=== GIVEN RECORDS ===

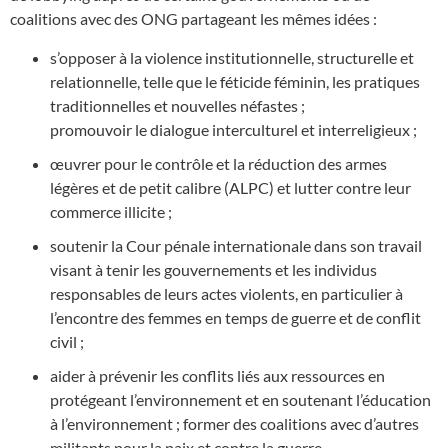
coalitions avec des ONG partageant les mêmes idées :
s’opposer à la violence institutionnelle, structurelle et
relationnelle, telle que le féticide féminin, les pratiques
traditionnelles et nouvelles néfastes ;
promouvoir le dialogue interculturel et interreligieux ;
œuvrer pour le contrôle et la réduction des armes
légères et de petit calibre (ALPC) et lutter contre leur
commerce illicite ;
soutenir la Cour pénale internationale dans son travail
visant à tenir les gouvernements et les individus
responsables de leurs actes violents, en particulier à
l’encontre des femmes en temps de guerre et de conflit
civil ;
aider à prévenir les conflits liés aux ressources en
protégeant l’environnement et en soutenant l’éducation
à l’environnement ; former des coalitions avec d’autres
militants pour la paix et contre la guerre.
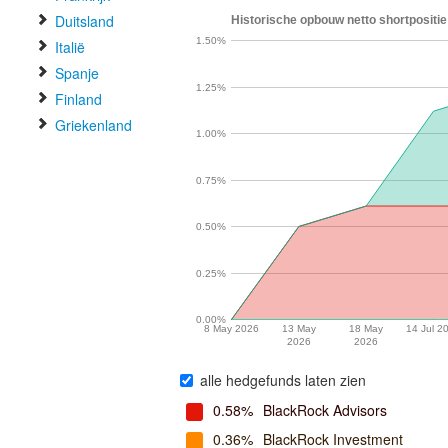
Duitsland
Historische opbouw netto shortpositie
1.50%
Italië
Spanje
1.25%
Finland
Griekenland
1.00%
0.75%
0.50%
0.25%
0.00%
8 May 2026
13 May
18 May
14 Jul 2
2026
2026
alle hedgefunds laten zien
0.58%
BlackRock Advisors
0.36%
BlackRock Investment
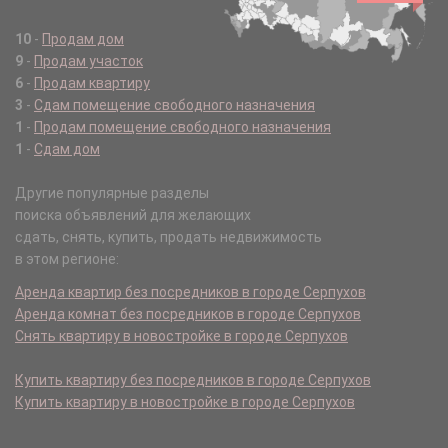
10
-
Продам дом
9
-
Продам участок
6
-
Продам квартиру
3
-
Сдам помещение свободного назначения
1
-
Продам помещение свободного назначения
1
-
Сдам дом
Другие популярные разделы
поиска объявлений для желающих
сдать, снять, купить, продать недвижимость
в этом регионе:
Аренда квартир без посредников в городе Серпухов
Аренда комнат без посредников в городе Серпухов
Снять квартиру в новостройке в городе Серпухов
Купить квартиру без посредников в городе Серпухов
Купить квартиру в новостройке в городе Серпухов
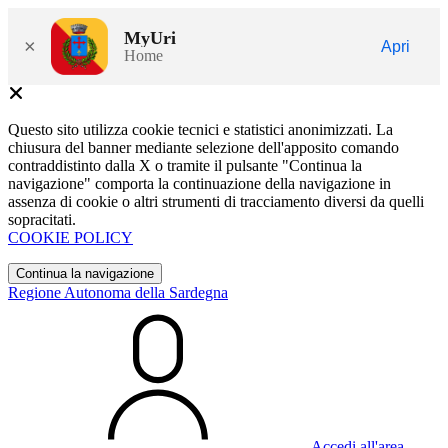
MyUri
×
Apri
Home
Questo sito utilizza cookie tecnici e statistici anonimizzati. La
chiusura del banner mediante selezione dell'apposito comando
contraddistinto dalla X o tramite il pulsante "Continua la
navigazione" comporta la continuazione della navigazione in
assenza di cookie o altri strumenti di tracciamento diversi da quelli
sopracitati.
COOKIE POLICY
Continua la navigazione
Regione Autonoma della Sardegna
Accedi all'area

===

## WORK ORDER
Restate every record above word for word, without images.

## ANSWER SPACE
coalitions avec des ONG partageant les mêmes idées :
s’opposer à la violence institutionnelle, structurelle et
relationnelle, telle que le féticide féminin, les pratiques
traditionnelles et nouvelles néfastes ;
promouvoir le dialogue interculturel et interreligieux ;
œuvrer pour le contrôle et la réduction des armes
légères et de petit calibre (ALPC) et lutter contre leur
commerce illicite ;
soutenir la Cour pénale internationale dans son travail
visant à tenir les gouvernements et les individus
responsables de leurs actes violents, en particulier à
l’encontre des femmes en temps de guerre et de conflit
civil ;
aider à prévenir les conflits liés aux ressources en
protégeant l’environnement et en soutenant l’éducation
à l’environnement ; former des coalitions avec d’autres
militants pour la paix et contre la guerre.
Duitsland
Historische opbouw netto shortpositie
1.50%
Italië
Spanje
1.25%
Finland
Griekenland
1.00%
0.75%
0.50%
0.25%
0.00%
8 May 2026
13 May
18 May
14 Jul 2
2026
2026
alle hedgefunds laten zien
0.58%
BlackRock Advisors
0.36%
BlackRock Investment
10
-
Продам дом
9
-
Продам участок
6
-
Продам квартиру
3
-
Сдам помещение свободного назначения
1
-
Продам помещение свободного назначения
1
-
Сдам дом
Другие популярные разделы
поиска объявлений для желающих
сдать, снять, купить, продать недвижимость
в этом регионе:
Аренда квартир без посредников в городе Серпухов
Аренда комнат без посредников в городе Серпухов
Снять квартиру в новостройке в городе Серпухов
Купить квартиру без посредников в городе Серпухов
Купить квартиру в новостройке в городе Серпухов
MyUri
×
Apri
Home
Questo sito utilizza cookie tecnici e statistici anonimizzati. La
chiusura del banner mediante selezione dell'apposito comando
contraddistinto dalla X o tramite il pulsante "Continua la
navigazione" comporta la continuazione della navigazione in
assenza di cookie o altri strumenti di tracciamento diversi da quelli
sopracitati.
COOKIE POLICY
Continua la navigazione
Regione Autonoma della Sardegna
Accedi all'area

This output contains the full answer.